While the bridge designers were convinced that LED technology was the right choice for the new bridge, officials at MnDOT were not so sure. “We had some folks who were skeptical to the new aspects of the technology,” explains MnDOT project manager Jon Chiglo. Color was one concern for the public agency. Like most transportation departments, MnDOT has favored high-pressure sodium's amber light for decades. But the uniform cast that the LED's 6000K white light provides ultimately was accepted by the skeptics. An easier sell for MnDOT's engineers was the life cycle for re-lamping. “Normally we replace our high-pressure sodium on a three-year cycle,” Chiglo says. “We're expecting 10-plus years out of these fixtures.” And even that estimate may be too conservative. BetaLED's Orth notes that Minneapolis' cool climate conditions likely will result in a longer life span for the LEDs—the rosiest prediction is in excess of 150,000 hours of useful life as defined by the IES document L-70, which accounts for 30 percent lumen depreciation over time. With dusk-to-dawn lighting calculated at 4,100 hours per year, it could be a quarter century before the LEDs need to be replaced—a point at which the overall housing of low copper alloy die casts, anodized aluminum extrusions, and powder coat finish likely will be reaching the end of its own life cycle.
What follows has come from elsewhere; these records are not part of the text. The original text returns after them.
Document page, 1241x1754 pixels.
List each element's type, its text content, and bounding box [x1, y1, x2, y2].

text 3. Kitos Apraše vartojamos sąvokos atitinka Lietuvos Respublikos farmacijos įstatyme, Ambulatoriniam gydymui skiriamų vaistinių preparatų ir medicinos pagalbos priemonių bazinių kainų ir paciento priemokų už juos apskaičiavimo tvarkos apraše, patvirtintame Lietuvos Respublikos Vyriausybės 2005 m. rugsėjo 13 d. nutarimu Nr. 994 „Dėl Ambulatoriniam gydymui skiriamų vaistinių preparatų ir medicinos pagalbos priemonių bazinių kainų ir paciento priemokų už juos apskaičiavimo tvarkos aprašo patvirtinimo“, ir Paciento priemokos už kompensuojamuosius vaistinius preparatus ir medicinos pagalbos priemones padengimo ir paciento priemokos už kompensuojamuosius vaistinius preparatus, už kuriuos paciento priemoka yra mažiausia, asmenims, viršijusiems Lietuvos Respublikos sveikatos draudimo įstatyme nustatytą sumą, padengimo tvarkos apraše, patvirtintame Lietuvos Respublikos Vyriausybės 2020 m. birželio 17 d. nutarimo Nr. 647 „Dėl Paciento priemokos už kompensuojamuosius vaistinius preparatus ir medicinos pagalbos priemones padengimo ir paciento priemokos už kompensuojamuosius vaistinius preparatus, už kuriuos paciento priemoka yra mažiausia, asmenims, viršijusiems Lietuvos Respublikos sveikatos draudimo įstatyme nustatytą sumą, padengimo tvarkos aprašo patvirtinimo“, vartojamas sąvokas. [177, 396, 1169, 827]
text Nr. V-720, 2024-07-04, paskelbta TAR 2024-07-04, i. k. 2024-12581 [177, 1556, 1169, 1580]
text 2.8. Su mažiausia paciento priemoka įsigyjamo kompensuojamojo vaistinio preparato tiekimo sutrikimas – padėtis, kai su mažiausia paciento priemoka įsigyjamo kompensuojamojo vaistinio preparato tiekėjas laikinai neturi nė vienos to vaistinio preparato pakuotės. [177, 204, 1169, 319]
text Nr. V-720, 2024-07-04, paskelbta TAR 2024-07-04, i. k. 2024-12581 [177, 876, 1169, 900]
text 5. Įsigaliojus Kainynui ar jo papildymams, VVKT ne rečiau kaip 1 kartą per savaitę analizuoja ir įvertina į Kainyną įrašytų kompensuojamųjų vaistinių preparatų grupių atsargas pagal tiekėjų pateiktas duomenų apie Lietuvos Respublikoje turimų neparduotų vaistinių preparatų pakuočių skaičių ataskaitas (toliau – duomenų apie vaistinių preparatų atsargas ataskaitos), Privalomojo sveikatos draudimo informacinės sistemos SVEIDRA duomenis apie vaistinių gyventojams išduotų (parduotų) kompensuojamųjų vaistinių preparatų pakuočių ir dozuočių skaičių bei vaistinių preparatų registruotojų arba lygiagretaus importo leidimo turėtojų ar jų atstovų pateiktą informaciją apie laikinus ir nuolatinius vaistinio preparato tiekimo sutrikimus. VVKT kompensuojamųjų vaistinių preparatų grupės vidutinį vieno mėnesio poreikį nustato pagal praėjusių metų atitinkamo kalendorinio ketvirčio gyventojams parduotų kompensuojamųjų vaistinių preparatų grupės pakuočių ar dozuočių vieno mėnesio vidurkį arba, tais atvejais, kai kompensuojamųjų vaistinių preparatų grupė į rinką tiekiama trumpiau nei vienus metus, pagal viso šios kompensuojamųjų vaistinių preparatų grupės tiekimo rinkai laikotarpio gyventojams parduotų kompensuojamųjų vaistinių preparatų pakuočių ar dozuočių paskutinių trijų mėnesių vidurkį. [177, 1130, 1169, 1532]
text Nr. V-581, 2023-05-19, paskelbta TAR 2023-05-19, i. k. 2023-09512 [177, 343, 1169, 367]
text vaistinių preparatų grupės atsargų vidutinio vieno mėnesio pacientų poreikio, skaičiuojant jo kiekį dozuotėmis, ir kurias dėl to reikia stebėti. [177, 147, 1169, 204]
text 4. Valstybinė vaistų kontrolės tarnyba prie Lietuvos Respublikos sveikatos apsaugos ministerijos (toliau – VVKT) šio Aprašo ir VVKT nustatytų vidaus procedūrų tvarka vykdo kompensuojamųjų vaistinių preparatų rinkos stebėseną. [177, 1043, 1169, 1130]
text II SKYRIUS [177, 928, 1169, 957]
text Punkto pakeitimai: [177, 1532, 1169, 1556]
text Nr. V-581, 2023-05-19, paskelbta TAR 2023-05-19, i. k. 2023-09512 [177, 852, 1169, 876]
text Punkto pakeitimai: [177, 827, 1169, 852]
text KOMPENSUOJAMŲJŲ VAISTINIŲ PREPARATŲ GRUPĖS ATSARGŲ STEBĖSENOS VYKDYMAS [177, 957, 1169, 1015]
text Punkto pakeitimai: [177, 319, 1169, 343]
The new bridge opened to public traffic on Sept. 18, 2008. It is a remarkable feat that the new structure was designed, built, and in service just 13-plus months after the previous span's collapse left the Twin Cities without one of its major connectors across the Mississippi River. The rapid response speaks not only to significant coordination across design and engineering disciplines, but also the oft-noted civic-mindedness of the area's residents. And their input continues as traffic rolls across the bridge. The U.S. Department of Energy (DOE) has more than 600 community members participating in a survey about the bridge that's sure to inform many of the new infrastructure projects that will be gearing up across the nation this year. Among the findings so far: Nearly 80 percent think the quality of the light enhances their ability to see, while only 6 percent think there is too much glare. “The result overwhelmingly substantiates the advantages that LEDs bring to lighting,” Orth says. He notes that the DOE already was a proponent of solid-state lighting and that further analysis of the bridge's lighting performance as one of the DOE's SSL GATEWAY demonstration projects likely will confirm this position. Research will continue as the DOE monitors energy usage and light levels on the I-35W bridge. BetaLED is relying on the DOE-led monitoring to evaluate the fixture's performance, but they estimate a 15- to 20-percent energy savings over the incumbent high-pressure sodium lamps. “This lighting is a sustainable, environmental friendly solution that sets an example for the future of green bridges and highways,” Figg says.